*** Opening Data records ***

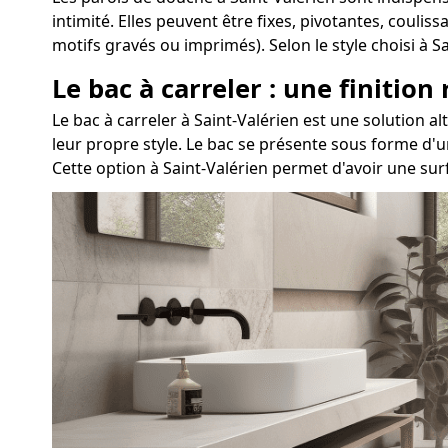
intimité. Elles peuvent être fixes, pivotantes, couli
motifs gravés ou imprimés). Selon le style choisi à 
Le bac à carreler : une finition
Le bac à carreler à Saint-Valérien est une solution
leur propre style. Le bac se présente sous forme d'u
Cette option à Saint-Valérien permet d'avoir une su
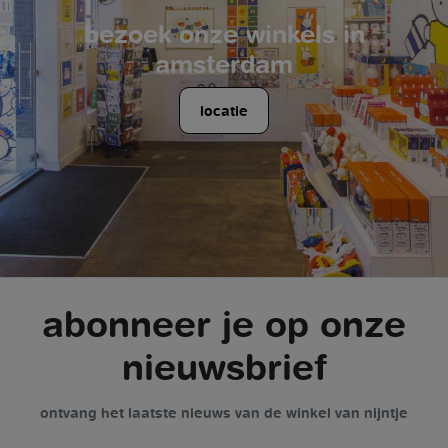
bezoek onze winkels in
amsterdam
locatie
abonneer je op onze
nieuwsbrief
ontvang het laatste nieuws van de winkel van nijntje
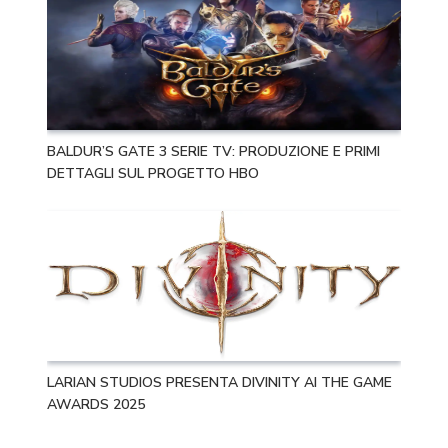
BALDUR’S GATE 3 SERIE TV: PRODUZIONE E PRIMI
DETTAGLI SUL PROGETTO HBO
LARIAN STUDIOS PRESENTA DIVINITY AI THE GAME
AWARDS 2025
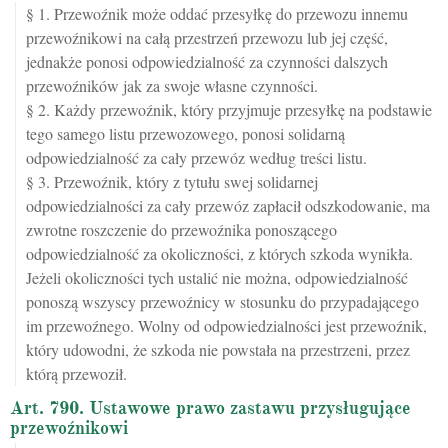
§ 1. Przewoźnik może oddać przesyłkę do przewozu innemu
przewoźnikowi na całą przestrzeń przewozu lub jej część,
jednakże ponosi odpowiedzialność za czynności dalszych
przewoźników jak za swoje własne czynności.
§ 2. Każdy przewoźnik, który przyjmuje przesyłkę na podstawie
tego samego listu przewozowego, ponosi solidarną
odpowiedzialność za cały przewóz według treści listu.
§ 3. Przewoźnik, który z tytułu swej solidarnej
odpowiedzialności za cały przewóz zapłacił odszkodowanie, ma
zwrotne roszczenie do przewoźnika ponoszącego
odpowiedzialność za okoliczności, z których szkoda wynikła.
Jeżeli okoliczności tych ustalić nie można, odpowiedzialność
ponoszą wszyscy przewoźnicy w stosunku do przypadającego
im przewoźnego. Wolny od odpowiedzialności jest przewoźnik,
który udowodni, że szkoda nie powstała na przestrzeni, przez
którą przewoził.
Art. 790. Ustawowe prawo zastawu przysługujące
przewoźnikowi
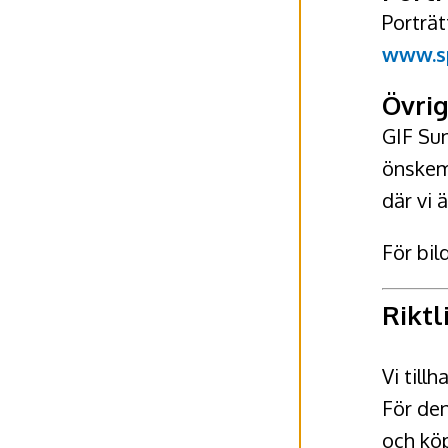
Porträt
www.s
Övrig
GIF Sun
önskemå
där vi 
För bil
Riktl
Vi till
För den
och köp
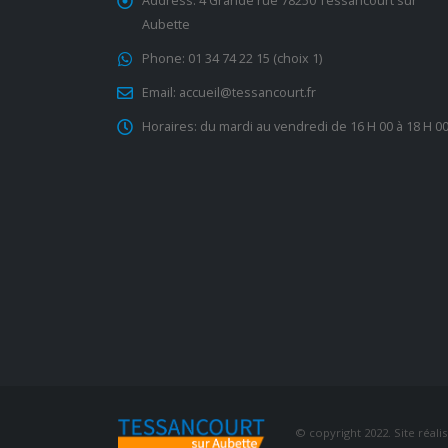
Address:
4 Grande rue 78250 Tessancourt sur
Aubette
Phone:
01 34 74 22 15 (choix 1)
Email:
accueil@tessancourt.fr
Horaires:
du mardi au vendredi de 16 H 00 à 18 H 0
© copyright 2022. Site réali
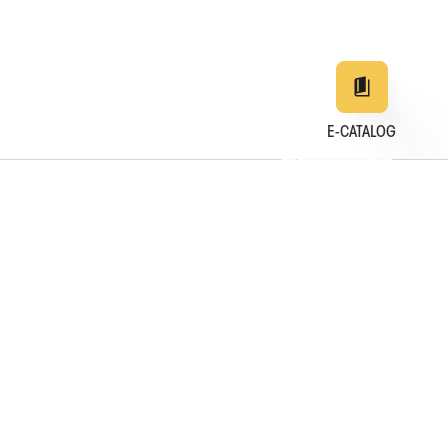
E-CATALOG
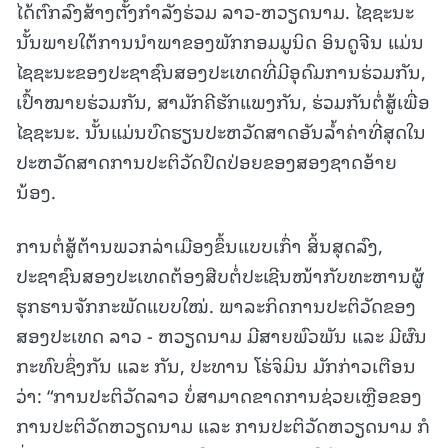
ໄດ້ຕົກລົງສ້າງຕັ້ງກໍາລັງຮ່ວມ ລາວ-ຫວຽດນາມ. ໄຊຊະນະ
ນັ້ນພາຍໃຕ້ການນໍາພາຂອງພັກກອມມູນິດ ອິນດູຈີນ ແມ່ນ
ໄຊຊະນະຂອງປະຊາຊົນສອງປະເທດທີ່ມີອຸດົມການຮ່ວມກັນ,
ເປົ້າໝາຍຮ່ວມກັນ, ສາມັກຄີຮັກແພງກັນ, ຮ່ວມກັນຕໍ່ສູ້ເພື່ອ
ໄຊຊະນະ. ນັ້ນແມ່ນບົດຮຽນປະຫວັດສາດອັນລໍ້າຄ່າທີ່ສຸດໃນ
ປະຫວັດສາດການປະຕິວັດປົດປ່ອຍຂອງສອງຊາດອ້າຍ
ນ້ອງ.
ການຕໍ່ສູ້ຕ້ານພວກລ່າເມືອງຂຶ້ນແບບເກົ່າ ສິ້ນສຸດລົງ,
ປະຊາຊົນສອງປະເທດຕ້ອງສືບຕໍ່ປະເຊີນໜ້າກັບທະຫານຜູ້
ຮຸກຮານຈັກກະພັດແບບໃໝ່. ພາລະກິດການປະຕິວັດຂອງ
ສອງປະເທດ ລາວ - ຫວຽດນາມ ມີສາຍພົວພັນ ແລະ ມີຜົນ
ກະທົບຊຶ່ງກັນ ແລະ ກັນ, ປະທານ ໂຮ່ຈິມິນ ມັກກ່າວເຕືອນ
ວ່າ: “ການປະຕິວັດລາວ ບໍ່ສາມາດຂາດການຊ່ວຍເຫຼືອຂອງ
ການປະຕິວັດຫວຽດນາມ ແລະ ການປະຕິວັດຫວຽດນາມ ກໍ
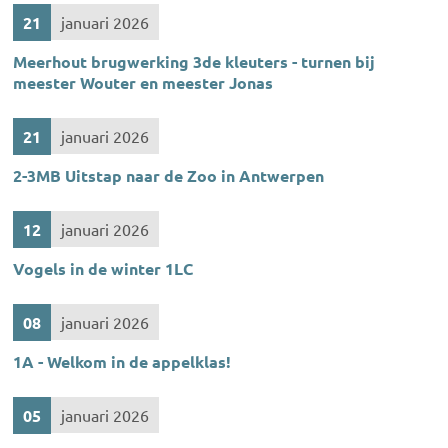
21
januari 2026
Meerhout brugwerking 3de kleuters - turnen bij
meester Wouter en meester Jonas
21
januari 2026
2-3MB Uitstap naar de Zoo in Antwerpen
12
januari 2026
Vogels in de winter 1LC
08
januari 2026
1A - Welkom in de appelklas!
05
januari 2026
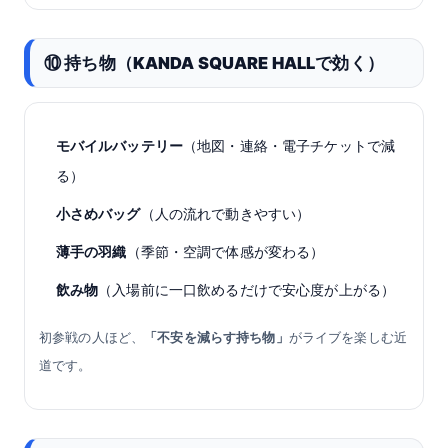
⑩ 持ち物（KANDA SQUARE HALLで効く）
モバイルバッテリー
（地図・連絡・電子チケットで減
る）
小さめバッグ
（人の流れで動きやすい）
薄手の羽織
（季節・空調で体感が変わる）
飲み物
（入場前に一口飲めるだけで安心度が上がる）
初参戦の人ほど、
「不安を減らす持ち物」
がライブを楽しむ近
道です。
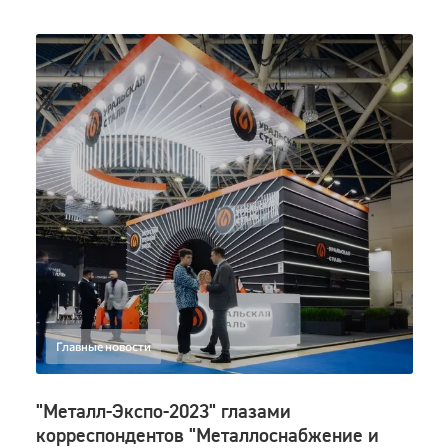
Все сайты
Обратная связь
+7 (495) 988-06-86
Главные новости
"Металл-Экспо-2023" глазами
корреспондентов "Металлоснабжение и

*** Closing Data records ***

**Written task:**
Find every line in the entries above that contains the word "przewozu", and copy each of those lines in full.

**Result of the task:**
§ 1. Przewoźnik może oddać przesyłkę do przewozu innemu
przewoźnikowi na całą przestrzeń przewozu lub jej część,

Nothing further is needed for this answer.